Titans – Course contre le vide


Cinéma, Critiques / mardi, janvier 8th, 2019

Il n’y a pas qu’au grand écran que Marvel et DC s’affrontent. Les deux maisons d’édition ont bien compris le récent renouveau des séries télévisées, et ont saisi la balle au bond. C’est DC qui a tiré le premier, en 2012, avec Arrow, suivi de Gotham, Constantine ou encore Supergirl. Là où Marvel développe des personnages inédits de ses derniers films, DC s’égare parfois, comme en témoigne le cas de Flash ou de Titans justement.

Teen Titans GO !

Dégageons rapidement le concept de la Teen Titans pour les néophytes. À force de restructurer les effectifs de la Ligue des Justiciers, les scénaristes ont commencé à en lancer de nouvelles. Ainsi, la Teen Titans est l’équivalent juvénile de la Ligue. On y retrouve des héros similaires à leurs mentors, que ce soit Robin, Kid Flash, ou Aqualad. Cependant, Titans s’intéresse à l’équipe mythique fondée en 80 et déjà adaptée deux fois en série d’animation. Exit les protagonistes analogues : Titans s’articule autour de Raven, Changelin, Starfire et Robin, toujours fidèle au poste.

Évidemment, ce sont les origines des héros qui sont explorées. Leurs différentes pérégrinations vont les amener à se croiser puis à s’assembler pour de bon afin de sauver une Raven en proie à une organisation forcément maléfique.

Teen Titans, mais pas trop

Si le postulat de départ est plutôt logique pour construire les personnages, il est intéressant de voir que les scénaristes ont fait de véritables choix. Ainsi, ces héros ne sont pas forcément comme on les imagine. À titre d’exemple, Robin, malgré sa formation à la dure par Batman, dévoile aisément son identité ou est toujours très surpris par les événements. Même un tigre semble lui faire peur. À l’instar de la volonté des premiers comics, on sent que cette équipe vise un public jeune. Raven, Changelin et leurs problèmes toucheront facilement les adolescents, et laisseront les plus vieux de marbre. Raven, qui paraissait au demeurant sympathique, finit par n’être qu’un océan de détresse ambulante.

→ Liste des données:

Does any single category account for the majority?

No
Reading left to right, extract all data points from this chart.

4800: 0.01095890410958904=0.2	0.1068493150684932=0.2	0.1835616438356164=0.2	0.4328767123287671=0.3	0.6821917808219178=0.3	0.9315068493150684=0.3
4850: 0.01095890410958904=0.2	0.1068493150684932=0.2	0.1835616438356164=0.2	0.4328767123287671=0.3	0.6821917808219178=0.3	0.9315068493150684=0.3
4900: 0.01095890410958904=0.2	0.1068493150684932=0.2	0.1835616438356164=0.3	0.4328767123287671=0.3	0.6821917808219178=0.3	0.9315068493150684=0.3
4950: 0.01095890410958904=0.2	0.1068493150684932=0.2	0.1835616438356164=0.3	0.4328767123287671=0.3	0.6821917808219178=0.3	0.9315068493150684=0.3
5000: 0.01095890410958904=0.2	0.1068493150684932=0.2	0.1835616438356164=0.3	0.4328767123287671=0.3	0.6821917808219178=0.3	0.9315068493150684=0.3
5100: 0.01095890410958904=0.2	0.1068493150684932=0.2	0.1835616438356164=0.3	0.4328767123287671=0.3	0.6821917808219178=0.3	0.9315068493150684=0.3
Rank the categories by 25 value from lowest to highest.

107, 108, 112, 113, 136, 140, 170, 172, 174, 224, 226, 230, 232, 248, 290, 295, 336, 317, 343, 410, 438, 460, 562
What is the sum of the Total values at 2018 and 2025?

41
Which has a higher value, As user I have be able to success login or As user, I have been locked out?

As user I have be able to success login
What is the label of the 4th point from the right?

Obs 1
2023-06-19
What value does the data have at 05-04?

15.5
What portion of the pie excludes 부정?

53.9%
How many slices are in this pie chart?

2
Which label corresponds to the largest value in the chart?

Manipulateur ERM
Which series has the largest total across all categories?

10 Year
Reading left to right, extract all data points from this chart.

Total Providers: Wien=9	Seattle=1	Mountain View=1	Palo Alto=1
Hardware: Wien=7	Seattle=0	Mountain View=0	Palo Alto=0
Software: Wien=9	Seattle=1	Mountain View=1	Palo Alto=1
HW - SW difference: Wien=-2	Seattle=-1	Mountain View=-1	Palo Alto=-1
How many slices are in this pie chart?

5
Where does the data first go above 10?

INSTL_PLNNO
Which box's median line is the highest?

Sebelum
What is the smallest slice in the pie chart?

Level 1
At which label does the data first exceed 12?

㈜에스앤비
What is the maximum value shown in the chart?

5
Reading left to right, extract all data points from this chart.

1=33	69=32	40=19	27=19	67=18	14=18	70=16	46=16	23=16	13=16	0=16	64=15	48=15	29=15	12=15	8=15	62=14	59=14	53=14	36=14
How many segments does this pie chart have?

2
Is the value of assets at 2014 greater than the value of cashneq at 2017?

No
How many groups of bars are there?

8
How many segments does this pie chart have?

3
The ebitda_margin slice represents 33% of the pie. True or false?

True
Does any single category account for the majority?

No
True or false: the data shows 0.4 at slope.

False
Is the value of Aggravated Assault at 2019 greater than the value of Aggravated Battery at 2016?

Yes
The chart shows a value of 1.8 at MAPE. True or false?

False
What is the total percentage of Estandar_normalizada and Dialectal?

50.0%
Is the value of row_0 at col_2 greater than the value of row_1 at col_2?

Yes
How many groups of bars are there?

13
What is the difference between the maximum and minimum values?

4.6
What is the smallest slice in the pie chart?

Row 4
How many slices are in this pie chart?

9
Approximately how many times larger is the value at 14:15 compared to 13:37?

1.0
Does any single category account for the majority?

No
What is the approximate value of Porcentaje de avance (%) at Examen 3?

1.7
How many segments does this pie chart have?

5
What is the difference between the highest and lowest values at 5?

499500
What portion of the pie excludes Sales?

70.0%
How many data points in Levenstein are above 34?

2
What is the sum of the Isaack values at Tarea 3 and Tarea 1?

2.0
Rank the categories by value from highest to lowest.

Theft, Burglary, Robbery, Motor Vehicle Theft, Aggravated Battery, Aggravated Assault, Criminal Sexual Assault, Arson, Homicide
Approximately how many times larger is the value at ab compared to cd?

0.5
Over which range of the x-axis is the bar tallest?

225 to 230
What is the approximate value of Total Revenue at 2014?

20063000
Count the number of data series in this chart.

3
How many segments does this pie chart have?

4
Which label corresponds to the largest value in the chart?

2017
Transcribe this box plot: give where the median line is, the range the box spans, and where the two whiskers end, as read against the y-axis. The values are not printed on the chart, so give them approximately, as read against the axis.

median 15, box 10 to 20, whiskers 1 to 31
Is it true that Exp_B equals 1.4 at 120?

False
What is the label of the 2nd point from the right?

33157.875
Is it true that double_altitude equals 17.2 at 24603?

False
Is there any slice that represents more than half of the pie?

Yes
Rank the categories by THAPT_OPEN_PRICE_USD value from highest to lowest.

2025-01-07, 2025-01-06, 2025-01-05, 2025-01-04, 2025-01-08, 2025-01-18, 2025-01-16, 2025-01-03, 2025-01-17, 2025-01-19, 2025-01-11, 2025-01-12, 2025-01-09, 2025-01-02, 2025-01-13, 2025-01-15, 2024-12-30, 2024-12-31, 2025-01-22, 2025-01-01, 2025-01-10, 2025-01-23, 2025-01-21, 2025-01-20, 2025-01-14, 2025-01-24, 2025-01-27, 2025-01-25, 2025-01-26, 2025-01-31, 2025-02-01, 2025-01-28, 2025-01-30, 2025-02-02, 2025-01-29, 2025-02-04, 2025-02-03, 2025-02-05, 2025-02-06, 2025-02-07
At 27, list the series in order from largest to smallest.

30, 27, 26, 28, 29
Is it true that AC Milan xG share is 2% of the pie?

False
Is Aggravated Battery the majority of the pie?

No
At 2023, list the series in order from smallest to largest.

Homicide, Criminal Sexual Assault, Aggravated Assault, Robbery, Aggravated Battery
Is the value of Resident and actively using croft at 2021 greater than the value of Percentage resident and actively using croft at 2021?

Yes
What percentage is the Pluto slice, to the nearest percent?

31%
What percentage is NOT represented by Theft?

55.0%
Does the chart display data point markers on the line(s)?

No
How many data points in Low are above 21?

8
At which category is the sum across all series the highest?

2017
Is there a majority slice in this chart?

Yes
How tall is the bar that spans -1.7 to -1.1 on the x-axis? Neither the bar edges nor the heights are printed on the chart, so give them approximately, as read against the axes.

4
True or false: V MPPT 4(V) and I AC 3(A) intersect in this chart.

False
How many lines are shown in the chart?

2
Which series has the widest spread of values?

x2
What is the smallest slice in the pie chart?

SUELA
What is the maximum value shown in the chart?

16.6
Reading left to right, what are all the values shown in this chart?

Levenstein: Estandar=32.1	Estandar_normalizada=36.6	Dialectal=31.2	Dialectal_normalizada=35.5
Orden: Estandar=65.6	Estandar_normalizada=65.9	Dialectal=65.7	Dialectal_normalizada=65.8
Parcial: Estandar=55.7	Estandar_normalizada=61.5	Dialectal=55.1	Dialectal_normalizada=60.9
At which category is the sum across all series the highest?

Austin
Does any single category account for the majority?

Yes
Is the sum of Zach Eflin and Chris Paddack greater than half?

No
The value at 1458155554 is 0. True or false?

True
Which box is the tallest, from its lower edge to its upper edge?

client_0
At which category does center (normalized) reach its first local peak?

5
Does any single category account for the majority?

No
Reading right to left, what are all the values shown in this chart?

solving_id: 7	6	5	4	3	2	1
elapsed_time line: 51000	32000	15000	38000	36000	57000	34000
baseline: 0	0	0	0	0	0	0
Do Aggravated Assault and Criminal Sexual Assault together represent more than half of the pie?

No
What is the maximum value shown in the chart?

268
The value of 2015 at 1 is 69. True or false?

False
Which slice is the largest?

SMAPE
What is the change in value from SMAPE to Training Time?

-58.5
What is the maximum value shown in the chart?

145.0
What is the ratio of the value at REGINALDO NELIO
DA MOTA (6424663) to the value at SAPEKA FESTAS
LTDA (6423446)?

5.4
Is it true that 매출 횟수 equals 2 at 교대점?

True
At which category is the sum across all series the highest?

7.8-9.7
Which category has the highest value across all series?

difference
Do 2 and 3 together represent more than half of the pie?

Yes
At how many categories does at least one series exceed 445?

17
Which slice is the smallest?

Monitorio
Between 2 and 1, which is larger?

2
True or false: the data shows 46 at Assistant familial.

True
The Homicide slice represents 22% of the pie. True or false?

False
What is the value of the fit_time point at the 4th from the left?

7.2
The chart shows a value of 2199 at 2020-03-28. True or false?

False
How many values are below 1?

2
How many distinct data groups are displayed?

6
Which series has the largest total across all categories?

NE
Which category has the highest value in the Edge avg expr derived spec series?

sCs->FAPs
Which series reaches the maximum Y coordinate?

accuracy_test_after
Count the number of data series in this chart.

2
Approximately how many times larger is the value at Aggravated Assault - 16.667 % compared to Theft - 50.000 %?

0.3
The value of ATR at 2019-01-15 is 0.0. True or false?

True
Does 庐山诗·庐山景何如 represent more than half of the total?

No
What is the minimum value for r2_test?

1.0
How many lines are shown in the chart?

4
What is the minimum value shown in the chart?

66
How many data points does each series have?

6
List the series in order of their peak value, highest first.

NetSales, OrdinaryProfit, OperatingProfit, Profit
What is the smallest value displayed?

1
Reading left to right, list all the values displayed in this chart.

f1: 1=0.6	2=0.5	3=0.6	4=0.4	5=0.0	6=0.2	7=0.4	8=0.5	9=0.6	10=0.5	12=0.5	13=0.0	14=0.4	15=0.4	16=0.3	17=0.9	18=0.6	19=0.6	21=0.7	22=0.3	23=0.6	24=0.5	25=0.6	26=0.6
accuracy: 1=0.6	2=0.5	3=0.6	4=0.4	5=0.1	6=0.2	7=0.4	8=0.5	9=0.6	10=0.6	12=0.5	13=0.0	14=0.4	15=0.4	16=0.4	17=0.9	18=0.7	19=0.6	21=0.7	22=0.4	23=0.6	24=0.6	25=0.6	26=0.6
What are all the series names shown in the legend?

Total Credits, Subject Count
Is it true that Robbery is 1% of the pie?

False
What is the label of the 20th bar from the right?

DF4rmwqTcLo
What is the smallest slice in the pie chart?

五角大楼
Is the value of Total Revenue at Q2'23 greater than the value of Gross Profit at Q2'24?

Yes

→ Travail demandé:
1. Répondez à ces questions d'après la critique de Titans.
(a) En quelle année DC a-t-il lancé sa première série, et quel en était le titre ?
(b) Qui a formé Robin à la dure ?
(c) Quel animal semble faire peur à Robin ?
2. D'après la critique de Titans, autour de quels personnages la série s'articule-t-elle ? Donnez-les tous.
La liste de données est un contenu à part, sans rapport avec la critique de Titans.

→ Réponses par consigne:
1.
(a) En 2012, avec Arrow.
(b) Batman.
(c) Un tigre.

2. Raven, Changelin, Starfire et Robin.